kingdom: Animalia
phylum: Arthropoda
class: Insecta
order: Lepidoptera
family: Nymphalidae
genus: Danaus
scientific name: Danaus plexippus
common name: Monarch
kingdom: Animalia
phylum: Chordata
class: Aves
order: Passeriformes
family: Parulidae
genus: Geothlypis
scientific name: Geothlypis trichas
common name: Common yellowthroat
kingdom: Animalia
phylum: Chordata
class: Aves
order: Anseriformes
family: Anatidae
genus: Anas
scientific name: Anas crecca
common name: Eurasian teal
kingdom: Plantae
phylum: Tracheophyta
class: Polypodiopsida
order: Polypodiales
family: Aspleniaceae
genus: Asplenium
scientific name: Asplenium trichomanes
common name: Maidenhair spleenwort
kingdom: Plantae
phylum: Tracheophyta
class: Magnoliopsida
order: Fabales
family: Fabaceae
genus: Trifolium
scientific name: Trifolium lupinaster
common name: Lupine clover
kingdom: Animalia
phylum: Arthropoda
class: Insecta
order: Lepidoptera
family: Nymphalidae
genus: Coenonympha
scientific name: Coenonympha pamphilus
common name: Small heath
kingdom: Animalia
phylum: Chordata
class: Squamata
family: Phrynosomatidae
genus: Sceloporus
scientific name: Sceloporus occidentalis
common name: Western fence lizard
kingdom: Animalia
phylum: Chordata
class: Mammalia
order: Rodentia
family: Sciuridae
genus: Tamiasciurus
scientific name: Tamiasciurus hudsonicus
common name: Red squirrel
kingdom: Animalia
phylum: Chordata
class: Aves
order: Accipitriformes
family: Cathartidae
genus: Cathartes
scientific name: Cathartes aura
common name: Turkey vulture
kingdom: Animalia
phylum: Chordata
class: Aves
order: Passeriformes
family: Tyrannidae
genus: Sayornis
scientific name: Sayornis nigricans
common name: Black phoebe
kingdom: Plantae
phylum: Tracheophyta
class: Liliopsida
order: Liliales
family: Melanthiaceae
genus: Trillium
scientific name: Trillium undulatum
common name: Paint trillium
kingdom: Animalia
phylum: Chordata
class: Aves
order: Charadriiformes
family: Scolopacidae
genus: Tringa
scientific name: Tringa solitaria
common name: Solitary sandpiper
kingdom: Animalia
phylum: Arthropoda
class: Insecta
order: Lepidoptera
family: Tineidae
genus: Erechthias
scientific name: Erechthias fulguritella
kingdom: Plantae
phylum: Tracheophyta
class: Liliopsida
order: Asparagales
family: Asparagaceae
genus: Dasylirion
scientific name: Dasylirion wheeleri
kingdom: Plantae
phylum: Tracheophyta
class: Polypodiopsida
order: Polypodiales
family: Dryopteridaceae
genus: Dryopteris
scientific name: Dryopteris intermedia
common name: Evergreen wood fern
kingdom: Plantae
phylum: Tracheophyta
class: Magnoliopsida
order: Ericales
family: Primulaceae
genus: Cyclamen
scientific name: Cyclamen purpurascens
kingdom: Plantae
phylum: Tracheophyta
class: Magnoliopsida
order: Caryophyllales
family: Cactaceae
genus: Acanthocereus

.....

> **Requirements**
Copy every line of the items above word for word, keeping the original order.

> **Written solution**
kingdom: Animalia
phylum: Arthropoda
class: Insecta
order: Lepidoptera
family: Nymphalidae
genus: Danaus
scientific name: Danaus plexippus
common name: Monarch
kingdom: Animalia
phylum: Chordata
class: Aves
order: Passeriformes
family: Parulidae
genus: Geothlypis
scientific name: Geothlypis trichas
common name: Common yellowthroat
kingdom: Animalia
phylum: Chordata
class: Aves
order: Anseriformes
family: Anatidae
genus: Anas
scientific name: Anas crecca
common name: Eurasian teal
kingdom: Plantae
phylum: Tracheophyta
class: Polypodiopsida
order: Polypodiales
family: Aspleniaceae
genus: Asplenium
scientific name: Asplenium trichomanes
common name: Maidenhair spleenwort
kingdom: Plantae
phylum: Tracheophyta
class: Magnoliopsida
order: Fabales
family: Fabaceae
genus: Trifolium
scientific name: Trifolium lupinaster
common name: Lupine clover
kingdom: Animalia
phylum: Arthropoda
class: Insecta
order: Lepidoptera
family: Nymphalidae
genus: Coenonympha
scientific name: Coenonympha pamphilus
common name: Small heath
kingdom: Animalia
phylum: Chordata
class: Squamata
family: Phrynosomatidae
genus: Sceloporus
scientific name: Sceloporus occidentalis
common name: Western fence lizard
kingdom: Animalia
phylum: Chordata
class: Mammalia
order: Rodentia
family: Sciuridae
genus: Tamiasciurus
scientific name: Tamiasciurus hudsonicus
common name: Red squirrel
kingdom: Animalia
phylum: Chordata
class: Aves
order: Accipitriformes
family: Cathartidae
genus: Cathartes
scientific name: Cathartes aura
common name: Turkey vulture
kingdom: Animalia
phylum: Chordata
class: Aves
order: Passeriformes
family: Tyrannidae
genus: Sayornis
scientific name: Sayornis nigricans
common name: Black phoebe
kingdom: Plantae
phylum: Tracheophyta
class: Liliopsida
order: Liliales
family: Melanthiaceae
genus: Trillium
scientific name: Trillium undulatum
common name: Paint trillium
kingdom: Animalia
phylum: Chordata
class: Aves
order: Charadriiformes
family: Scolopacidae
genus: Tringa
scientific name: Tringa solitaria
common name: Solitary sandpiper
kingdom: Animalia
phylum: Arthropoda
class: Insecta
order: Lepidoptera
family: Tineidae
genus: Erechthias
scientific name: Erechthias fulguritella
kingdom: Plantae
phylum: Tracheophyta
class: Liliopsida
order: Asparagales
family: Asparagaceae
genus: Dasylirion
scientific name: Dasylirion wheeleri
kingdom: Plantae
phylum: Tracheophyta
class: Polypodiopsida
order: Polypodiales
family: Dryopteridaceae
genus: Dryopteris
scientific name: Dryopteris intermedia
common name: Evergreen wood fern
kingdom: Plantae
phylum: Tracheophyta
class: Magnoliopsida
order: Ericales
family: Primulaceae
genus: Cyclamen
scientific name: Cyclamen purpurascens
kingdom: Plantae
phylum: Tracheophyta
class: Magnoliopsida
order: Caryophyllales
family: Cactaceae
genus: Acanthocereus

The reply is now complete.